Fun. I did a project about 5 years ago, when I got my first digital camera. I photographed all directions at every intersection in central Duesseldorf, and the park there (Hofgarten). I never published the effort (typical for myself!).

My concept was trying to create a sense of movement as one clicked from corner to corner. I became unsure how to handle 'T' intersections and changed my mind once or twice. But now I have a huge database of photos showing central Duesseldorf at the beginning of the new millennium.
posted by Goofyy at 11:23 PM on May 16, 2006


As for the link, I get nothing but broken links for images. Perhaps it doesn't approve of IPs in South Africa.
posted by Goofyy at 11:33 PM on May 16, 2006


I don't find either Live.com or this to be an especially useful interface, although in both cases it's nice to have the images once you find them. For example, Windows Live gave us high-quality low-altitude images from all four sides of my parents' rental properties (and we're not even in a major city). This gave me a street-level view of a couple of places I worked, but obscured by trees in both cases.

Now, somebody's gotta have the chops to write a mash-up of both of these with a waypoint-based directions creator, so you can get a preview of what intersections look like before you get there. Could've used something like that a few months ago, when I was navigator and took the wrong left-side exit ramp in Milwaukee.
posted by dhartung at 12:34 AM on May 17, 2006


Where are the links to the interesting discoveries? No flying cars? No "nekkid chick standing in window" pictures?
posted by pracowity at 12:49 AM on May 17, 2006


Almost as nice as "nekkid chick" pictures would be mash-friendly APIs for both A9 Maps and Windows Live Local.

+---+

> _Parts of the exercise_
- 1) Reproduce the comment thread on street-level map photos from "posted by Goofyy at 11:23" to "in South Africa.".
- 2) Take the comment thread on street-level map photos further, picking up after its final line.

+---+

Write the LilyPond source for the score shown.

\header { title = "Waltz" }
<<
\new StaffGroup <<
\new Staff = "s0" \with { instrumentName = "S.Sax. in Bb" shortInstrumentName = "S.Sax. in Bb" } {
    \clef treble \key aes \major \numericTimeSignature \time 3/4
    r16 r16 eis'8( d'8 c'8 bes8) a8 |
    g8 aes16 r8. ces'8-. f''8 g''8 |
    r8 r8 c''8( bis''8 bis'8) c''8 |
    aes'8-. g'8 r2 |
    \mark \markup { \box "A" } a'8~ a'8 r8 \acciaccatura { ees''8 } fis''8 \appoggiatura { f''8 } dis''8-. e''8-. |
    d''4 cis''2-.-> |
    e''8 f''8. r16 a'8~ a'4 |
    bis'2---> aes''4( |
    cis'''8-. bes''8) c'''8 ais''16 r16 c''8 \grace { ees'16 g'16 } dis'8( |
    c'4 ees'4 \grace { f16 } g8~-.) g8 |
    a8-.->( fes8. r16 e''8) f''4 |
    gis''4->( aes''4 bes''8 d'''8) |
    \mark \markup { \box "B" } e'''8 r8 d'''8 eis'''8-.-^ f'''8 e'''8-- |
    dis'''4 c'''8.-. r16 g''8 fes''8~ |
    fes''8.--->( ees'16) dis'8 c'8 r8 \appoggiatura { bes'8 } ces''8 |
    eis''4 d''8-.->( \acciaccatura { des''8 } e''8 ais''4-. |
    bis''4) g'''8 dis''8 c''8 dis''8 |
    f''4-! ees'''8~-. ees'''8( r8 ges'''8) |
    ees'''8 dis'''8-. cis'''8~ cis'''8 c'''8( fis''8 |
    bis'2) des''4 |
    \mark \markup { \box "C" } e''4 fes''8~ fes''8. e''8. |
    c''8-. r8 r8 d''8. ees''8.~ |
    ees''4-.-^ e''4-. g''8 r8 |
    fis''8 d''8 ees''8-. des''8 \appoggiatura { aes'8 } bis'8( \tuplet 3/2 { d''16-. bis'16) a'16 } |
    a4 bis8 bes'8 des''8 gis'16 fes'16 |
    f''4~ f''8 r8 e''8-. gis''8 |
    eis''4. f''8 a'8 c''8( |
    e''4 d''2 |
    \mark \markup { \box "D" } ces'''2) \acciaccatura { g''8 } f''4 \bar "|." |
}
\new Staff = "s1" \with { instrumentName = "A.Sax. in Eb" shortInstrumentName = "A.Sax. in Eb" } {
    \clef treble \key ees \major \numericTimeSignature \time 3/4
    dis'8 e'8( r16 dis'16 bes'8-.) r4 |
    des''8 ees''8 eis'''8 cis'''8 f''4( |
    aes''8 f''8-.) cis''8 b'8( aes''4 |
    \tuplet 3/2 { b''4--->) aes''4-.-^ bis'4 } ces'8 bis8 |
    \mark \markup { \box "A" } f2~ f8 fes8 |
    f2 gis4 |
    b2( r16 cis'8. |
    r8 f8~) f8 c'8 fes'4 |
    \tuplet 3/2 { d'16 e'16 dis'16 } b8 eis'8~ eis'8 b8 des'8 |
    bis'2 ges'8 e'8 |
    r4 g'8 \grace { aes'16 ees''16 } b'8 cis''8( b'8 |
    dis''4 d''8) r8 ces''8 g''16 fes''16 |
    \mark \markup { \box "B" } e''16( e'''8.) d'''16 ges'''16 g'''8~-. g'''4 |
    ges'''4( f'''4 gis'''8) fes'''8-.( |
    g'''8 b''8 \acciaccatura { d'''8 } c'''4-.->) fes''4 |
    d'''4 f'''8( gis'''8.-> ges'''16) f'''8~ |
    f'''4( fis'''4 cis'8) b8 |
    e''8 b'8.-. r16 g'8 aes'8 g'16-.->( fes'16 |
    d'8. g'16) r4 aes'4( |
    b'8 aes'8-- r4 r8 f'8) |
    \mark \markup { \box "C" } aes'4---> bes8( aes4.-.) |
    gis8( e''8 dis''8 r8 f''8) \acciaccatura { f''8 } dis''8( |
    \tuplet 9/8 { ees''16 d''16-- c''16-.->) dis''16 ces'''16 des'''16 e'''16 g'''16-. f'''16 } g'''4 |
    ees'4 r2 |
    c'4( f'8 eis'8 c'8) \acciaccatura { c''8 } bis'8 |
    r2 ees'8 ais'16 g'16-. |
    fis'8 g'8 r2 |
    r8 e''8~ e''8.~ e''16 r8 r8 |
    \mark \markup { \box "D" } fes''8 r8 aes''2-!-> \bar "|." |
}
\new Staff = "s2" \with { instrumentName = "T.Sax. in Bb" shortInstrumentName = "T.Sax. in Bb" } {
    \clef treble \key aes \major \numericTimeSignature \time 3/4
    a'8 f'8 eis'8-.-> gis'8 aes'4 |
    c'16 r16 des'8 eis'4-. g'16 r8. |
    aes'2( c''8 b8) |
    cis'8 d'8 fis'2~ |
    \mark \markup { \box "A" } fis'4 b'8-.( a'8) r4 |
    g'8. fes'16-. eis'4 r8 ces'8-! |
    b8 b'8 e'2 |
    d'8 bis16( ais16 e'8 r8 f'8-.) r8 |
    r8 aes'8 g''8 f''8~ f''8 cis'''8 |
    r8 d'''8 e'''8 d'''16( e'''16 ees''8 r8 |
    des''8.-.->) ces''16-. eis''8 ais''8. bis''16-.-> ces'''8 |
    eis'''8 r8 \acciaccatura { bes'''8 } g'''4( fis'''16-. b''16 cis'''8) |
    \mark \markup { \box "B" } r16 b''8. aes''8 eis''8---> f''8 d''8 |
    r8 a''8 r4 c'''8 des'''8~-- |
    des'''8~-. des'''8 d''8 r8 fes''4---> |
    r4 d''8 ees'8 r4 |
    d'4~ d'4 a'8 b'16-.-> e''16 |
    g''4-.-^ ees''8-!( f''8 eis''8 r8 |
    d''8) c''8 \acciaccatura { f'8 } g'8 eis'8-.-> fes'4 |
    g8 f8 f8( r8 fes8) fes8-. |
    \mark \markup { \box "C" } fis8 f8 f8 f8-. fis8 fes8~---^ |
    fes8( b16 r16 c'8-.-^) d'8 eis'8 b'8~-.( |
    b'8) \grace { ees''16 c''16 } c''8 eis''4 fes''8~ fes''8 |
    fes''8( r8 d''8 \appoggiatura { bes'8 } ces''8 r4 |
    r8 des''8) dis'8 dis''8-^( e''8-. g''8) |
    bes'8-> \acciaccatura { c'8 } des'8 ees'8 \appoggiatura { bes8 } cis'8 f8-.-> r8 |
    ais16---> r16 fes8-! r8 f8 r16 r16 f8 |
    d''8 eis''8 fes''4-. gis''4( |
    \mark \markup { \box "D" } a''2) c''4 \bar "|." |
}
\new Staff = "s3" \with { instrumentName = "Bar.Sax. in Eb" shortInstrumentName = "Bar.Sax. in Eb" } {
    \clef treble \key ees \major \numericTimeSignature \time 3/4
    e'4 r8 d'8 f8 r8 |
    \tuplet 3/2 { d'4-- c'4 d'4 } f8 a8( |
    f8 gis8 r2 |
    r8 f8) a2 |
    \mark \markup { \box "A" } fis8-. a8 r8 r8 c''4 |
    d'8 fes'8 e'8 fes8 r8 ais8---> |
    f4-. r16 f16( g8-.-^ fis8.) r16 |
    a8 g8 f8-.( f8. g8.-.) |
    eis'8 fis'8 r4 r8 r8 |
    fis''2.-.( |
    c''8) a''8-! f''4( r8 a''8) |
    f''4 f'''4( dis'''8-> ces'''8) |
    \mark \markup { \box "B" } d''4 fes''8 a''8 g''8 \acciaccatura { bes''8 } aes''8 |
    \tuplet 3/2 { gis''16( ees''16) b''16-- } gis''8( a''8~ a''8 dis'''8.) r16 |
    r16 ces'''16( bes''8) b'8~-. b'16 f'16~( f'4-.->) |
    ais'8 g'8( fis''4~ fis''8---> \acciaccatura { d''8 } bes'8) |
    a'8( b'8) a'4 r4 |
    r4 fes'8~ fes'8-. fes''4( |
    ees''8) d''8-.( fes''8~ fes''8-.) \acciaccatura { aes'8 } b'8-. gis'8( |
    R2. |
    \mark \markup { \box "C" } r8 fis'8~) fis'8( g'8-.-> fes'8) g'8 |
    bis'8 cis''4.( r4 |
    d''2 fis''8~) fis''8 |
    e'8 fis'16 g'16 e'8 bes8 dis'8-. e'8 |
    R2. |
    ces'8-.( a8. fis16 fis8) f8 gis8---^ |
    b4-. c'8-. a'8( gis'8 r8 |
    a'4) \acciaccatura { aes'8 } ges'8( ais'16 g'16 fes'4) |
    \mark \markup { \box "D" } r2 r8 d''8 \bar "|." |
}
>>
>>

+---+

> _Answers to the problems_
- 1)
posted by Goofyy at 11:23 PM on May 16, 2006


As for the link, I get nothing but broken links for images. Perhaps it doesn't approve of IPs in South Africa.

- 2)
Ok, maybe not as nice.
posted by shortfuse at 12:58 AM on May 17, 2006


Yeah, it's another step, all right, but dhartung's got it - what we really need is something that mashes up these into something useful, which means it will have to lose the proprietary quirks of each, and will probably be some kind of infringement - you know, like actual mash-ups.

I'm kind of impatient on this to happen, since I did a project back in the 20th century that was predicated on this very interface evolving sometime within this decade.

Come on, hackers!
posted by soyjoy at 7:38 AM on May 17, 2006


A couple of more steps and mashups, and we'll all be... back to the future (1978-1980) with Aspen Movie Map (QuickTime video). I can't wait til Microsoft releases its entire database on laserdisc!

Drawing from Aspen Movie Map, one mashup would be: you tell the system you want to go from A to B, and it'll spit out a video that shows you what going from A to B really looks like. You load it on your iPod and off you go.

Details:
- The video could be indexed or split into multiple clips at significant points (turns, freeway entry, etc.) so you could jump ahead or trace backwards.
- The video could be spit out from diff viewpoints (driver or passenger) so that backseat drivers can easily take part in finding the way, watching footage of streets and blocks that matches their own POV.
- The video could have speech-gen audio directions synced to the video. Just as/before you see the footage of turning right on Main Street, you hear "turn right on Main Street".
posted by shortfuse at 8:23 AM on May 17, 2006


Noticeable lack of Astoria.
posted by Captaintripps at 8:49 AM on May 17, 2006


Drawing from Aspen Movie Map, one mashup would be: you tell the system you want to go from A to B, and it'll spit out a video that shows you what going from A to B really looks like. You load it on your iPod and off you go.

I believe M$ is actually working on something similar to this. It doesn't spit out a movie, but they have an interface where you see images of what you'll see in front of you and on either side of the car as you drive to your destination. It was pretty buggy at the demo I saw, but it was close to what you're describing. You could navigate yourself before the trip, or (even better) you could probably hook it up to GPS and watch a movie of what you're seeing in real time as you drive. ... .
posted by pkingdesign at 10:31 AM on May 17, 2006


This is a lot of fun, but what is it for?